:: Exercise requirements ::
Look through the entries below. Report each line that has the word "nuclear" in it.

(Beginning of Information supplied)

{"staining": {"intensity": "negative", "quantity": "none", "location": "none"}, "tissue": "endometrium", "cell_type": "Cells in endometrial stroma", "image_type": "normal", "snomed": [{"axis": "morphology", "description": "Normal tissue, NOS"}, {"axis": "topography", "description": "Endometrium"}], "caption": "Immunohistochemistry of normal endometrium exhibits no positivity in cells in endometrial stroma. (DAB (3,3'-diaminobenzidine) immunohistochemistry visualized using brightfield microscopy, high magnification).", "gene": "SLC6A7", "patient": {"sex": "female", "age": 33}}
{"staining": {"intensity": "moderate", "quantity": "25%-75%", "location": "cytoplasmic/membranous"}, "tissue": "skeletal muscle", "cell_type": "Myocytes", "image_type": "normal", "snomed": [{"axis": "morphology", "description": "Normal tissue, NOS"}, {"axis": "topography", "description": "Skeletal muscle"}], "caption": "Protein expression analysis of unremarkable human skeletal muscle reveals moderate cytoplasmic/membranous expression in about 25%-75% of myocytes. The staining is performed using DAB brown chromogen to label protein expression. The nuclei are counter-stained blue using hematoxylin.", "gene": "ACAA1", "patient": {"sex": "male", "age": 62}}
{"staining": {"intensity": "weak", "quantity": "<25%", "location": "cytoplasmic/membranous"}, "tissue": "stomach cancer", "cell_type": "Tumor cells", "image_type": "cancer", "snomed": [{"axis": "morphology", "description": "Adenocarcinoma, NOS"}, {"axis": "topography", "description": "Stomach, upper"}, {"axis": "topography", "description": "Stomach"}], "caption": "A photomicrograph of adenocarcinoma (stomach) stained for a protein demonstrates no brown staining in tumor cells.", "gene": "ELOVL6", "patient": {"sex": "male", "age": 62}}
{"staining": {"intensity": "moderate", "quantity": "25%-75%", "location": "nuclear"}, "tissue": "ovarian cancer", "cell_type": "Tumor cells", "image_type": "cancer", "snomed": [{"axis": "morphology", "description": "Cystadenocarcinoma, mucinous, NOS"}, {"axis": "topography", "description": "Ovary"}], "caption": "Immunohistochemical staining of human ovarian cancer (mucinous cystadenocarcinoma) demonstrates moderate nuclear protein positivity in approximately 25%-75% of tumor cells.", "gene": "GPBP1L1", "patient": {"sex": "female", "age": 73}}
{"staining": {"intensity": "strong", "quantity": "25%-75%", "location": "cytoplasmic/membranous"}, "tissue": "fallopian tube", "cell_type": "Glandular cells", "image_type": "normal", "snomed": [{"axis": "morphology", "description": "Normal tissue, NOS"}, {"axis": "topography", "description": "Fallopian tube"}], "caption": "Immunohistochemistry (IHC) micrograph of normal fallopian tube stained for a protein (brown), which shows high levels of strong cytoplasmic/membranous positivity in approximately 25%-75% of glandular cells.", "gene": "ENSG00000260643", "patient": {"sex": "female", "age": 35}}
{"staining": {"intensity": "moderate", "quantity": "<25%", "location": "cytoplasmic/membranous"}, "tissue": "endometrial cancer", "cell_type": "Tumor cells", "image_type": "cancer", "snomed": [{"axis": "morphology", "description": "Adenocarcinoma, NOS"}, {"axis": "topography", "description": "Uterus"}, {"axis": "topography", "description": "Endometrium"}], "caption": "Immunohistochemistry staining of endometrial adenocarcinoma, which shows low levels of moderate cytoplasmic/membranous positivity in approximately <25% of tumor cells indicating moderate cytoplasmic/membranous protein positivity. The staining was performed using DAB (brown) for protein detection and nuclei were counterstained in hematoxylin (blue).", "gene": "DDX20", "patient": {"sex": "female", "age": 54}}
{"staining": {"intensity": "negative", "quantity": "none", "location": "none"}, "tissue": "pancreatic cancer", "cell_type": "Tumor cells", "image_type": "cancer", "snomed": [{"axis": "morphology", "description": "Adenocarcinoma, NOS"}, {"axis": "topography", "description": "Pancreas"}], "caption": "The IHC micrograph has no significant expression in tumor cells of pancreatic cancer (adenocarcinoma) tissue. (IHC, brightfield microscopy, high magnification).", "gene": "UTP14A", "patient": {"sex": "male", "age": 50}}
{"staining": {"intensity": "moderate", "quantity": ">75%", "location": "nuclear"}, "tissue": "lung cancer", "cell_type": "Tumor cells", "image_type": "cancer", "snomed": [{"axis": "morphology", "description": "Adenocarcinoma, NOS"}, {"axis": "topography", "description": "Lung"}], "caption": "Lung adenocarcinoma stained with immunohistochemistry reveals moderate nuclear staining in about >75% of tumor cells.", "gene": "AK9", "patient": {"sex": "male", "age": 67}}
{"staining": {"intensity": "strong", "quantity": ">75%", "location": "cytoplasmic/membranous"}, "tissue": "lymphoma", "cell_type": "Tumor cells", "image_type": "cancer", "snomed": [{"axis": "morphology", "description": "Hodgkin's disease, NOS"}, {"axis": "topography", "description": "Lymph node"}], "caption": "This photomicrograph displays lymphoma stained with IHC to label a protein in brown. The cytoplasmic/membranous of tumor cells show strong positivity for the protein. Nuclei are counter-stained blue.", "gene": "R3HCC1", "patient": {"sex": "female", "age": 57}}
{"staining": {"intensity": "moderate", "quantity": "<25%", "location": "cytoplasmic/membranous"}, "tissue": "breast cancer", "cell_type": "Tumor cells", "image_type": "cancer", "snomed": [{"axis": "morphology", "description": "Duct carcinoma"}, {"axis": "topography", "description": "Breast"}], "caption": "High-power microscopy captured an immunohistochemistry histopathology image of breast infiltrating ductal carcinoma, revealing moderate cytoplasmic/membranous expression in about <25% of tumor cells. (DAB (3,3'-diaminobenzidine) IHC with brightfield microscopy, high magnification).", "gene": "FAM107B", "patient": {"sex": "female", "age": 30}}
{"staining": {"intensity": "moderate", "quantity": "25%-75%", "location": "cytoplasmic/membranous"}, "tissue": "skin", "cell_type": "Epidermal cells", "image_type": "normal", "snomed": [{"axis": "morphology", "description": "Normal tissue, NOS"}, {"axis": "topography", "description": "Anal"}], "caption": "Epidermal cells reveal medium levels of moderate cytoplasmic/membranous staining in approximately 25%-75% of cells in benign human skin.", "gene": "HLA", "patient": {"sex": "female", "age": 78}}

(End of Information supplied)

:: Problem solution ::
{"staining": {"intensity": "moderate", "quantity": "25%-75%", "location": "nuclear"}, "tissue": "ovarian cancer", "cell_type": "Tumor cells", "image_type": "cancer", "snomed": [{"axis": "morphology", "description": "Cystadenocarcinoma, mucinous, NOS"}, {"axis": "topography", "description": "Ovary"}], "caption": "Immunohistochemical staining of human ovarian cancer (mucinous cystadenocarcinoma) demonstrates moderate nuclear protein positivity in approximately 25%-75% of tumor cells.", "gene": "GPBP1L1", "patient": {"sex": "female", "age": 73}}
{"staining": {"intensity": "moderate", "quantity": ">75%", "location": "nuclear"}, "tissue": "lung cancer", "cell_type": "Tumor cells", "image_type": "cancer", "snomed": [{"axis": "morphology", "description": "Adenocarcinoma, NOS"}, {"axis": "topography", "description": "Lung"}], "caption": "Lung adenocarcinoma stained with immunohistochemistry reveals moderate nuclear staining in about >75% of tumor cells.", "gene": "AK9", "patient": {"sex": "male", "age": 67}}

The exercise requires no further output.